Philosophy and Politics
To bring out more clearly the aims of the following study, I begin with the question of philosophys relation to politics. The idea that philosophy might have an inherent relation to politics or that the practice of philosophy might itself be political (that is, that there might be a specifically democratic or nondemocratic practice of philosophy) breaks with the prevailing view that philosophers should stand apart from specific social interests and conflicts, even when they are discussing political themes. This is a moral requirement as well as a claim about the conditions of successful philosophical work. On this view, philosophers who do not keep their distance from politics risk forfeiting their intellectual vocation and in any case will not contribute genuinely philosophical insights. This opposition to pursuing philosophy politically is conjoined with the historical claim that genuine philosophical achievements of the past were not directly political. If, then as now, philosophers have political motives and make politically loaded assumptions, and even if their work contributes to political realities in various ways, still, pursuing philosophy in a directly political way risks losing its distinctive intellectual achievement. Thinking that proceeds this way, proponents of this view might claim, will lead to philosophy that is either shoddy or fraudulent, and probably both.

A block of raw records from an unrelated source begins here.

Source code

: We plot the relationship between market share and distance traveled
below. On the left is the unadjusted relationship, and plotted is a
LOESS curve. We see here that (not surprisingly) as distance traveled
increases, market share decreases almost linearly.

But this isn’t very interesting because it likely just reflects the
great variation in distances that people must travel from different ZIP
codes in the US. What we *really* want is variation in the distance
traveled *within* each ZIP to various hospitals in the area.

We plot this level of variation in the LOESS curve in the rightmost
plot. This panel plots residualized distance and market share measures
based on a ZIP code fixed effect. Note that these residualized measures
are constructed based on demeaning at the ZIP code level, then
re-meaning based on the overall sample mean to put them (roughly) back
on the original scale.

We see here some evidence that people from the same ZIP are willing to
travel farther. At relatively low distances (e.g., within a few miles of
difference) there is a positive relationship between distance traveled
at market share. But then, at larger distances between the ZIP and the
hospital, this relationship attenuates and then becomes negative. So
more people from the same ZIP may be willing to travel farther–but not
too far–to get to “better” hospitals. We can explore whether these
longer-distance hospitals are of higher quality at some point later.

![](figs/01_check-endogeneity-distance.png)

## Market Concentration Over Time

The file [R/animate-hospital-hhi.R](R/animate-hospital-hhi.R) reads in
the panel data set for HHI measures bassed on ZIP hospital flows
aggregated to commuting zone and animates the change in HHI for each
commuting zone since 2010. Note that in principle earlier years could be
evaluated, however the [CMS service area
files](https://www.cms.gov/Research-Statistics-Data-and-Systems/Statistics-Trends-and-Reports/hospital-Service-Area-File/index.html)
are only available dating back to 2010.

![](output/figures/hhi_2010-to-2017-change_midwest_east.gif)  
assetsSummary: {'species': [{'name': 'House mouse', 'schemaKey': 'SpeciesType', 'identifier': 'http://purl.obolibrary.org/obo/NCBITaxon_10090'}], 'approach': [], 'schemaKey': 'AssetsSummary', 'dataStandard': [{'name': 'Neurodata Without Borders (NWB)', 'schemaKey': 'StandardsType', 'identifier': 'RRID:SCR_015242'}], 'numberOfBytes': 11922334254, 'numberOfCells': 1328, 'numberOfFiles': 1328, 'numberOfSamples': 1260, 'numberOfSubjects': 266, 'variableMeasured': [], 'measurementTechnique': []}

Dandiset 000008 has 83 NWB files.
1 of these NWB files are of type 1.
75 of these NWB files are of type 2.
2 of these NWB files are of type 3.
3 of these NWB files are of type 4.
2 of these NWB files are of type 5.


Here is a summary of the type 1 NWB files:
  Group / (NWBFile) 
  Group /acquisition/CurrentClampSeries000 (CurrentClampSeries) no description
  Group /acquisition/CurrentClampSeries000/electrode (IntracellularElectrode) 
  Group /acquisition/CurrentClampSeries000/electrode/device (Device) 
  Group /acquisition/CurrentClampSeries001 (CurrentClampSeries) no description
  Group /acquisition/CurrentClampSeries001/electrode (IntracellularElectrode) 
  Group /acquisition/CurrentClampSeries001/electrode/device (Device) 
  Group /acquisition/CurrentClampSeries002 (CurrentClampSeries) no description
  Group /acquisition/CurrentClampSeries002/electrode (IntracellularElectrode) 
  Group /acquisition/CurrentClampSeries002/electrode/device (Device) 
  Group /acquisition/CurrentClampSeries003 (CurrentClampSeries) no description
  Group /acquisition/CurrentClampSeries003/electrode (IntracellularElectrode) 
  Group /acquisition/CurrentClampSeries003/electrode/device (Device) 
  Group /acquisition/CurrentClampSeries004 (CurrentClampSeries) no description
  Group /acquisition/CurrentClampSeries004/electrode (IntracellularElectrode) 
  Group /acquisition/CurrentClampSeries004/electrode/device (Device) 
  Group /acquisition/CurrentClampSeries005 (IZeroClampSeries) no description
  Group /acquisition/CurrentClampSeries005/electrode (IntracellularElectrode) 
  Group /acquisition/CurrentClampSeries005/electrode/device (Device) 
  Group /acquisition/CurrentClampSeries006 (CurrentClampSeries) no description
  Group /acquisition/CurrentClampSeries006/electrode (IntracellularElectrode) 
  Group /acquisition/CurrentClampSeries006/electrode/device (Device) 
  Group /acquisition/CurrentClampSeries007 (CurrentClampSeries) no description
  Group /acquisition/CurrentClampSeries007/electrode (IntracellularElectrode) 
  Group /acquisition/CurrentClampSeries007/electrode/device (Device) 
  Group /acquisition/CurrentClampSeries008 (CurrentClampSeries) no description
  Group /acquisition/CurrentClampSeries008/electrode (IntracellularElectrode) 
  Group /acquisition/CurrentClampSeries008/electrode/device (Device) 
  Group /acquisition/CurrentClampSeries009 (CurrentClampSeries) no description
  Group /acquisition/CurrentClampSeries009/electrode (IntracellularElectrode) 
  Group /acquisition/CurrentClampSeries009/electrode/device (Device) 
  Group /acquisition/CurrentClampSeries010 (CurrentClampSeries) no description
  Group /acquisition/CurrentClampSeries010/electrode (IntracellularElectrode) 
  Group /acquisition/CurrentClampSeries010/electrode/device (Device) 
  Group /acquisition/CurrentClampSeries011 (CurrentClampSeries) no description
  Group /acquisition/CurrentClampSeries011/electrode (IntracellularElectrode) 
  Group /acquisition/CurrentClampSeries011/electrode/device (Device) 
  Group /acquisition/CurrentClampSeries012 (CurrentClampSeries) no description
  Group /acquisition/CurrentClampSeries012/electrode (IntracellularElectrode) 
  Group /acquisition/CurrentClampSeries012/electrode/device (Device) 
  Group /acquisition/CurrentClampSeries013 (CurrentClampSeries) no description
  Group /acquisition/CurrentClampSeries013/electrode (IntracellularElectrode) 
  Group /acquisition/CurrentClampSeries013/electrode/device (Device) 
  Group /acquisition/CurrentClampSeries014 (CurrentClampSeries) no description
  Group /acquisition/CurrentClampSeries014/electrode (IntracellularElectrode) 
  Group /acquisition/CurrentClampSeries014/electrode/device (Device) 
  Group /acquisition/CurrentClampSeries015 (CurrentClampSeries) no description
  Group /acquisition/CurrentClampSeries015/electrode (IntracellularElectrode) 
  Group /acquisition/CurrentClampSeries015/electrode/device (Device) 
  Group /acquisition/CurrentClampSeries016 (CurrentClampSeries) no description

In view of the susceptibility of intellectuals to political and economic corruption, such a resistance to politicized philosophy is compelling. Further, there are too many cases of philosophers being in over their heads when they have turned to politics (consider Plato and Heidegger) for us to have much confidence in the mixing of philosophical and political judgment. Warnings about reductionism are persuasive as well, since, if philosophy can in some way contribute to politics, it will surely be on the basis of distinctively philosophical insights. Otherwise, why bother with philosophy?